Identical statues in Liverpool, England; Benin, West Africa; and Richmond, Virginia, memorialize the British, African, and American triangular trade route, now identified as the Reconciliation Triangle. Traders profited from delivering over 114,000 Africans to Virginia between the 1600's and the American Revolution - and at least 337,800 to other North American places before 1808. The "triangle" extended between Liverpool and other large British cities, Benin and other West African kingdoms, and Virginia and other North American colonies and states. Profits from the sale of enslaved Africans, profits from the commodities they produced and the benefits of these products in Anglo-American lifestyles financed major British and North American economic development.

Richmond's journey towards racial healing began with its first "walk through history" in 1993, and the marking of the historic Slave Trail.

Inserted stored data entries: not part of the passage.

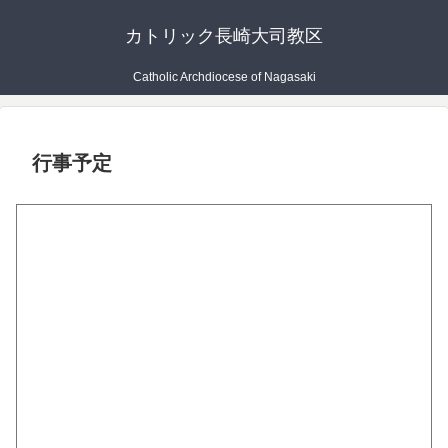
カトリック長崎大司教区
Catholic Archdiocese of Nagasaki
行事予定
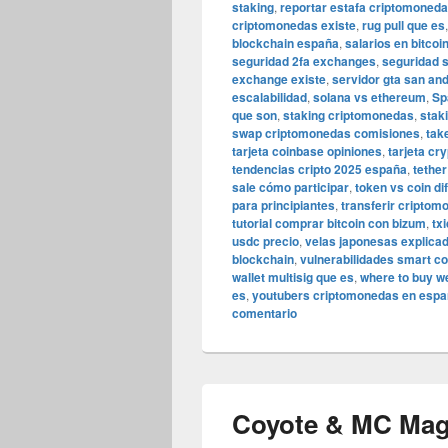
staking
,
reportar estafa criptomoned
criptomonedas existe
,
rug pull que es
blockchain españa
,
salarios en bitcoi
seguridad 2fa exchanges
,
seguridad s
exchange existe
,
servidor gta san an
escalabilidad
,
solana vs ethereum
,
Sp
que son
,
staking criptomonedas
,
stak
swap criptomonedas comisiones
,
tak
tarjeta coinbase opiniones
,
tarjeta cr
tendencias cripto 2025 españa
,
tether
sale cómo participar
,
token vs coin di
para principiantes
,
transferir cripto
tutorial comprar bitcoin con bizum
,
tx
usdc precio
,
velas japonesas explica
blockchain
,
vulnerabilidades smart co
wallet multisig que es
,
where to buy w
es
,
youtubers criptomonedas en espa
comentario
Coyote & MC Magi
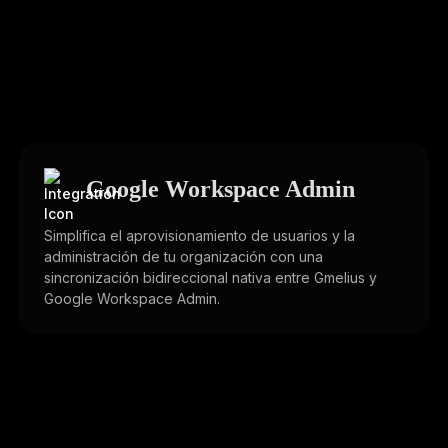
Google Workspace Admin
Simplifica el aprovisionamiento de usuarios y la
administración de tu organización con una
sincronización bidireccional nativa entre Gmelius y
Google Workspace Admin.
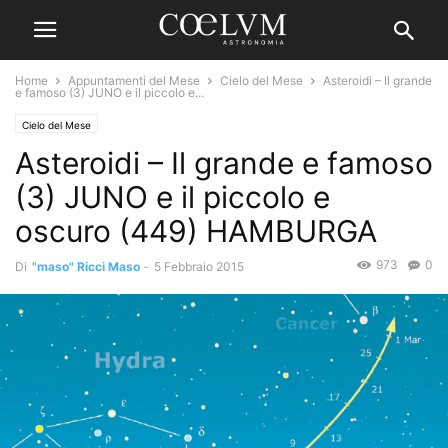
Home
Appuntamenti del Mese
Cielo del Mese
Asteroidi – Il grande
e famoso (3) JUNO e il piccolo e...
Cielo del Mese
Asteroidi – Il grande e famoso
(3) JUNO e il piccolo e
oscuro (449) HAMBURGA
973
0
Di
"maso" Ricci Maso
-
5 Febbraio 2015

In 1999, President Mathieu Kerekou of the Republic of Benin, convened an international gathering at which he apologized for Benin's part in selling fellow Africans to slave traders. Also in 1999, Liverpool City Council apologized for that city's prominent role in the trade. Last month, Virginia's General Assembly expressed profound regret for the involuntary servitude of Africans and the exploitation of Native Americans, and called for reconciliation among all Virginians.

"Forgiveness does no change the past but it does enlarge the future."